DOCUMENT:
## Start
INTERNATIONAL Monetary Fund (IMF) staff should exercise more caution
while conceiving fiscal consolidation for countries afflicted with
financial crisis, according to IMF's policy paper (PP) on review of
IMF-funded program conceived for certain countries during the global
financial crisis.
PP
released on 16 th December says that fiscal consolidation is the key to
adjustment. Its pace and size should reflect macroeconomic objectives,
available financing, and debt sustainability.
PP adds:
"Program design should take into account the effects of fiscal
consolidation on output. Where these effects are projected to be large,
with consequences for program sustainability, it would be appropriate to
seek additional financing to accommodate a more gradual consolidation;
where public debt is high, timely debt restructuring may also be
needed."
IMF
executive directors (EDs) recently reviewed the design and outcomes of
IMF-supported programs undertaken during and following the global
financial crisis.
## End
TASK STATEMENT:
Can you give the IMF article again, beginning at the words "INTERNATIONAL Monetary Fund" and stopping after "and debt sustainability.", with "fiscal consolidation" swapped for "budget tightening"?

GIVEN DATA:
## Start
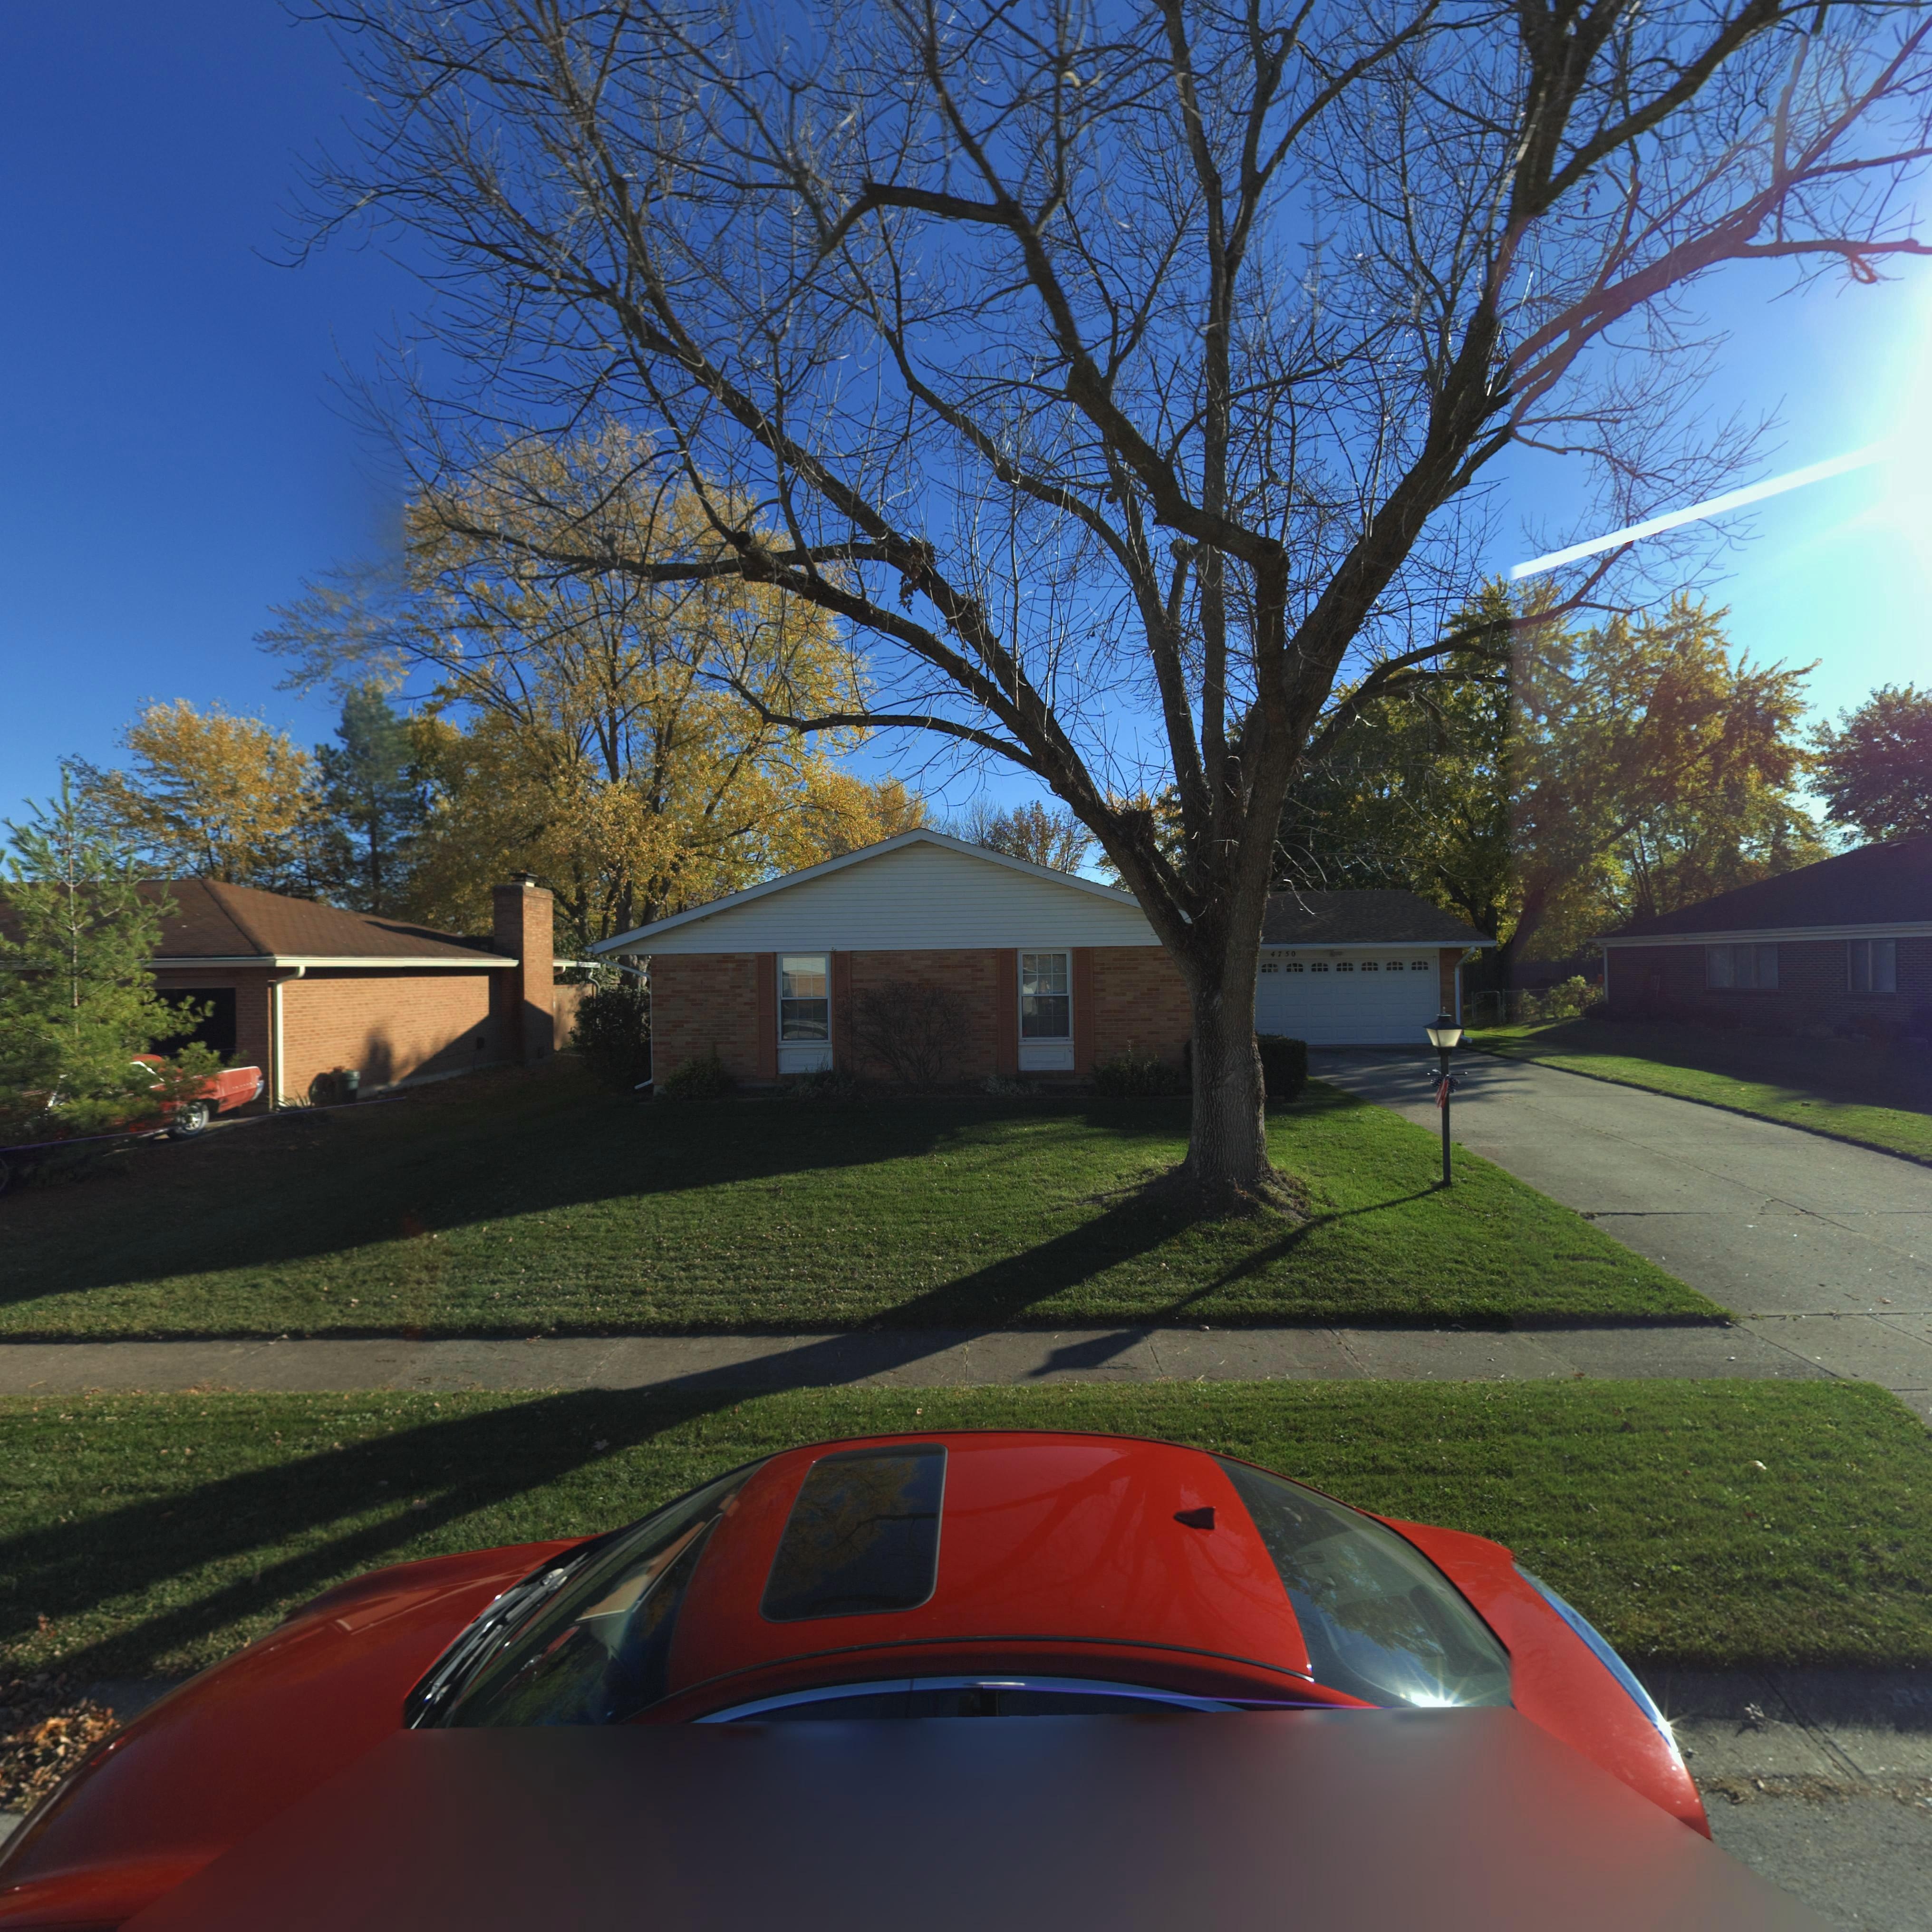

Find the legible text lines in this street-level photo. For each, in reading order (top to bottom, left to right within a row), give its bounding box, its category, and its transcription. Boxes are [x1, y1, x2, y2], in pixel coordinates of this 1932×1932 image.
## End
EXERCISE RESULT:
INTERNATIONAL Monetary Fund (IMF) staff should exercise more caution
while conceiving budget tightening for countries afflicted with
financial crisis, according to IMF's policy paper (PP) on review of
IMF-funded program conceived for certain countries during the global
financial crisis.
PP
released on 16 th December says that budget tightening is the key to
adjustment. Its pace and size should reflect macroeconomic objectives,
available financing, and debt sustainability.